Исаакиевская площадь лежала за своим забором. Сотни тысяч пудов гранита отдыхали от людей. Это были огромные, тяжкие камни. Через три часа придут люди и станут опять кромсать, бить, переваливать с боку на бок, поволокут их куда-то, опустят в глубокие ямы или поднимут на страшную высоту…
Всю ночь у забора ходил молодой человек в мешковатом, постылом костюме и думал о камнях, называя их в мыслях «гениальною тяжестью». Он ходил все вокруг да вокруг, и, если б не караульные, он перелез бы через забор. Но караульные инвалиды бодрствовали. Как вор, он тайком искал щели, чтобы взглянуть на камни.
В середине ночи его посетило дикое желание. Он возмечтал: пусть будут камни его, а не Монферрана, пусть будет площадь его, а не Монферрана. К черту полнощекого француза. Это Базиль, а не Монферран, воздвигает великое здание.

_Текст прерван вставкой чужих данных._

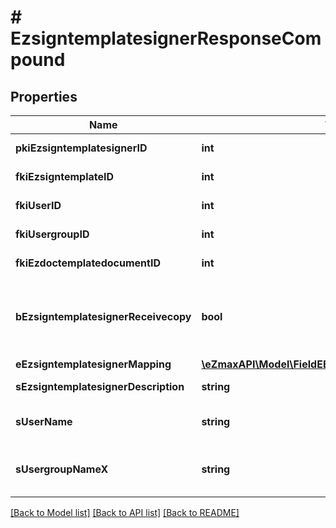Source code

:# # EzsigntemplatesignerResponseCompound

## Properties

Name | Type | Description | Notes
------------ | ------------- | ------------- | -------------
**pkiEzsigntemplatesignerID** | **int** | The unique ID of the Ezsigntemplatesigner |
**fkiEzsigntemplateID** | **int** | The unique ID of the Ezsigntemplate |
**fkiUserID** | **int** | The unique ID of the User | [optional]
**fkiUsergroupID** | **int** | The unique ID of the Usergroup | [optional]
**fkiEzdoctemplatedocumentID** | **int** | The unique ID of the Ezdoctemplatedocument | [optional]
**bEzsigntemplatesignerReceivecopy** | **bool** | If this flag is true. The signatory will receive a copy of every signed Ezsigndocument even if it ain&#39;t required to sign the document. | [optional]
**eEzsigntemplatesignerMapping** | [**\eZmaxAPI\Model\FieldEEzsigntemplatesignerMapping**](FieldEEzsigntemplatesignerMapping.md) |  | [optional]
**sEzsigntemplatesignerDescription** | **string** | The description of the Ezsigntemplatesigner |
**sUserName** | **string** | The description of the User in the language of the requester | [optional]
**sUsergroupNameX** | **string** | The Name of the Usergroup in the language of the requester | [optional]

[[Back to Model list]](../../README.md#models) [[Back to API list]](../../README.md#endpoints) [[Back to README]](../../README.md)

Базиль не сошел с ума, он лишь сильнее, чем прежде, почувствовал вдруг, что ради такого счастья — строить из этих камней — готов пожертвовать многим.
Даже Парижем.
В четыре часа утра за забором на площади зазвонил колокол. Это была побудка. Базиль стоял на набережной Мойки, привалившись к парапету. Он устал, хотел спать, и сигнал на побудку болезненно отозвался во всем его теле. Сигнал неожиданно приравнял Базиля к тем людям, что, кряхтя, поднимались в эту минуту со своих нар в бараках.